## [Try it]
Can you set out every line of text from the items below as one numbered list, skipping blank lines and leaving the pictures out?

(Collected data)

•••

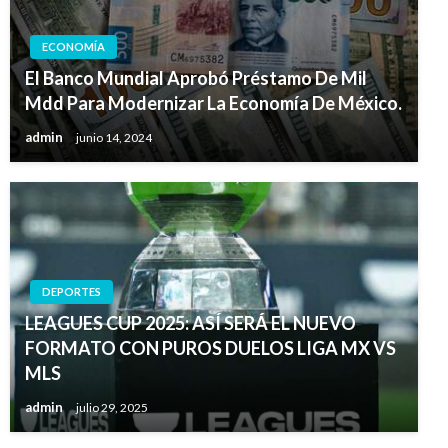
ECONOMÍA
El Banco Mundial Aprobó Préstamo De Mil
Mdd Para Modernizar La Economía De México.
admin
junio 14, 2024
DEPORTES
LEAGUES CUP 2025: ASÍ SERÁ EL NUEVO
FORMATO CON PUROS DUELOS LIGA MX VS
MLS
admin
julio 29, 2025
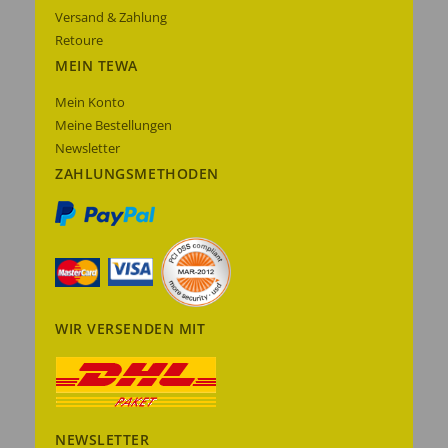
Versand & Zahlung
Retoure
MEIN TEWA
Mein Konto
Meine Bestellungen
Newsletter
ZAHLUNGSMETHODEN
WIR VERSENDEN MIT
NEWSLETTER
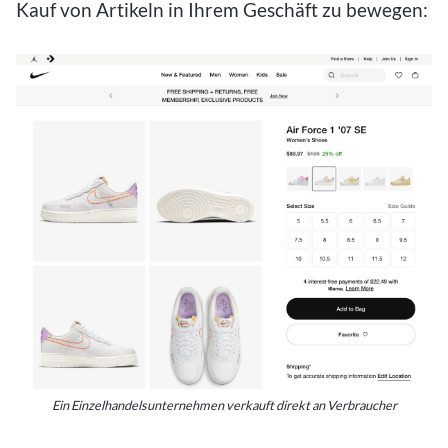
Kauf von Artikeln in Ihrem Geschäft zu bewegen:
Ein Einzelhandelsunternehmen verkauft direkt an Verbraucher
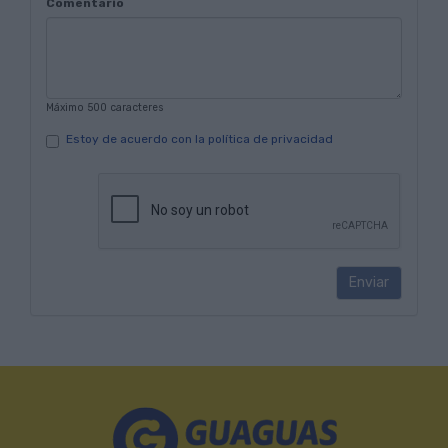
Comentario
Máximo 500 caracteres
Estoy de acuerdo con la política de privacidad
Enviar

•••

## [Solved problem]
1. ECONOMÍA
2. El Banco Mundial Aprobó Préstamo De Mil
3. Mdd Para Modernizar La Economía De México.
4. admin
5. junio 14, 2024
6. DEPORTES
7. LEAGUES CUP 2025: ASÍ SERÁ EL NUEVO
8. FORMATO CON PUROS DUELOS LIGA MX VS
9. MLS
10. admin
11. julio 29, 2025
12. Versand & Zahlung
13. Retoure
14. MEIN TEWA
15. Mein Konto
16. Meine Bestellungen
17. Newsletter
18. ZAHLUNGSMETHODEN
19. WIR VERSENDEN MIT
20. NEWSLETTER
21. Kauf von Artikeln in Ihrem Geschäft zu bewegen:
22. Ein Einzelhandelsunternehmen verkauft direkt an Verbraucher
23. Comentario
24. Máximo 500 caracteres
25. Estoy de acuerdo con la política de privacidad
26. Enviar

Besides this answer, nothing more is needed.